Mangels entsprechender Protokollierung sind die Fragen der Staatsanwaltschaft dem Protokoll nicht entnehmbar, die Formulierung der Antworten lässt jedoch auf eine suggestive und nicht objektive Fragestellung schließen. Möglicherweise sollte so beide Seiten vom im Raum stehenden Verdacht eines politisch motivierten Vorgehens gegen den Betreiber der Internetseite exkulpiert werden
Nachdem nunmehr weitere drei Monate lang von der Staatsanwaltschaft keine weiteren Ermittlungsschritte mehr gesetzt wurden (ausgenommen von drei durch den Beschuldigten
beantragten Befragungen), hat die StA Innsbruck Anfang Juni 2008 die deutsche Staatsanwaltschaft in Hildesheim um eine Zeugeneinvernahme ersucht, wodurch sich ein Abschluss des Ermittlungsverfahrens weiter verzögert. Der Akt wurde von StA Dr. Pilz nunmehr mit Datum 1.9.2008 auf Kalender gelegt. Der Beschuldigte wird dann bereits genau ein Jahr auf die Einstellung der Ermittlungen warten.
Dies ist in Anbetracht, dass dieses Verfahren nicht nur in Tirol höchstes öffentliches Interesse hervorruft eine immens lange Zeit, in welcher der Beschuldigte dem medial verbreiteten politischen Vorwurf der Manipulation des Tonbandes ausgesetzt ist.
Hieraus ergeben sich folgende Fragen an die Bundesministerin für Justiz:
1) Aufgrund welchen Hinweises bzw. wessen Anzeige (Sachverhaltsdarstellung) ist die Staatsanwaltschaft Innsbruck in dieser Sache tätig geworden?

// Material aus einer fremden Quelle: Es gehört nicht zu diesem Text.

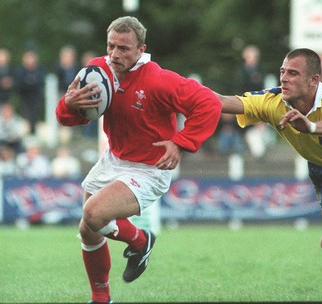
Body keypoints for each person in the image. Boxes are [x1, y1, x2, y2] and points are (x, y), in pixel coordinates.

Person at [55, 16, 221, 304]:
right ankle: (101, 298)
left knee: (93, 215)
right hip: (114, 159)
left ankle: (141, 241)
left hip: (149, 169)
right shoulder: (97, 71)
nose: (115, 54)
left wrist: (182, 143)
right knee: (87, 229)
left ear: (141, 49)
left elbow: (209, 103)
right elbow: (68, 117)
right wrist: (68, 105)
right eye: (111, 47)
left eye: (124, 48)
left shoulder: (159, 79)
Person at [218, 48, 322, 301]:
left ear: (313, 80)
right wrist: (175, 89)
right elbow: (224, 101)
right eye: (283, 71)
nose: (284, 78)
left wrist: (312, 127)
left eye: (293, 73)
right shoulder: (273, 101)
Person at [232, 45, 274, 159]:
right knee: (255, 137)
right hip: (247, 108)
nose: (253, 59)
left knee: (265, 136)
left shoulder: (261, 71)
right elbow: (241, 94)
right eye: (251, 56)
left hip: (260, 108)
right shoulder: (241, 73)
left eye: (255, 56)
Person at [15, 50, 46, 135]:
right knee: (26, 117)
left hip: (36, 98)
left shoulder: (39, 70)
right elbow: (19, 84)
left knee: (35, 116)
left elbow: (41, 83)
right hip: (24, 98)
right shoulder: (20, 71)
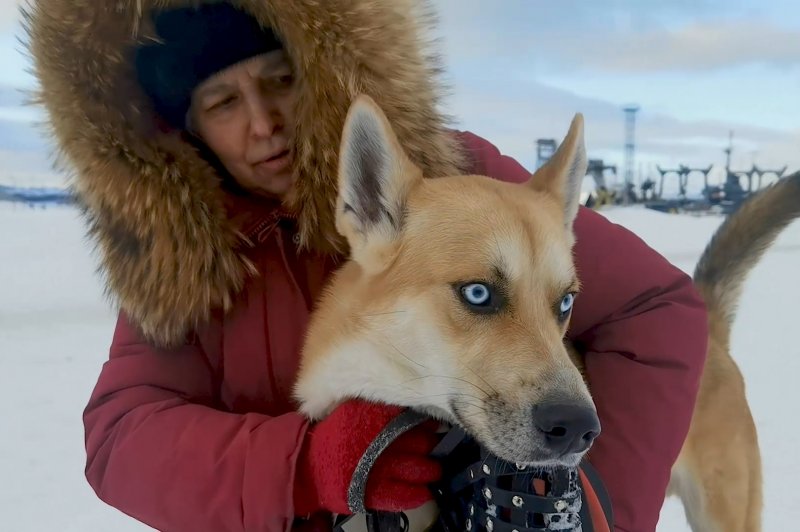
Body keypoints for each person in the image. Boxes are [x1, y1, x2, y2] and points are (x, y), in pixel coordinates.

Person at [26, 1, 708, 531]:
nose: (264, 122)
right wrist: (306, 462)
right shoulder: (177, 252)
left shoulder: (456, 183)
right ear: (191, 128)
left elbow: (656, 312)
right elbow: (121, 437)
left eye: (280, 80)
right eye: (224, 103)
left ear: (320, 74)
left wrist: (598, 508)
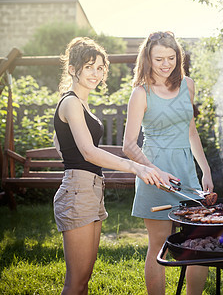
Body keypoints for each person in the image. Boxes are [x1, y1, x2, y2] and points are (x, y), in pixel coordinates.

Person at [53, 37, 175, 295]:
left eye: (100, 68)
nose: (96, 73)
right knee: (75, 282)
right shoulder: (71, 102)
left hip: (89, 189)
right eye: (89, 67)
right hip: (78, 190)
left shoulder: (81, 103)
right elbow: (87, 151)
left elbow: (59, 142)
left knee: (84, 279)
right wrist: (136, 167)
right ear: (73, 69)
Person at [123, 31, 214, 295]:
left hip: (187, 174)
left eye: (171, 57)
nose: (166, 64)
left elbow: (191, 131)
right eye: (159, 58)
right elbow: (128, 145)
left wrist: (205, 169)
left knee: (198, 241)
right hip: (154, 175)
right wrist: (154, 171)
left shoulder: (188, 85)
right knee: (159, 244)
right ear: (147, 59)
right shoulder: (140, 93)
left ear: (179, 57)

2) Ist dem Ministerium bekannt, durch welche Stelle bzw. Person und aus welchen Gründen die Abtretung der polizeilichen Ermittlungstätigkeit an das Büro für Interne Angelegenheiten (BIA) erfolgt ist?
3) Hat es - von welcher Seite auch immer - Interventionen bei der oder Druck auf die StA Innsbruck gegeben, eine für Landeshauptmann DDr. Herwig van Staa möglicherweise ungünstige Entscheidung der Staatsanwaltschaft bis nach den Landtagswahlen hinauszuzögern?
4) Warum wurde Herr Ludwig Wucherpfennig aus Hildesheim, falls dessen Zeugenschaft als ausschlaggebend für die Entscheidung erachtet wird, nicht bereits in den vergangenen neun Monaten befragt?
5) Besteht in diesem Ermittlungsverfahren Berichtspflicht gegenüber dem Justizministerium und wenn ja, war das Ministerium in die Sache bereits eingeschaltet?
6) Werden Sie als zuständige Ministerin dafür Sorge tragen, dass das Ermittlungsverfahren der Staatsanwaltschaft unabhängig von lokalen politischen Befindlichkeiten rasch zu einem Abschluss gebracht wird?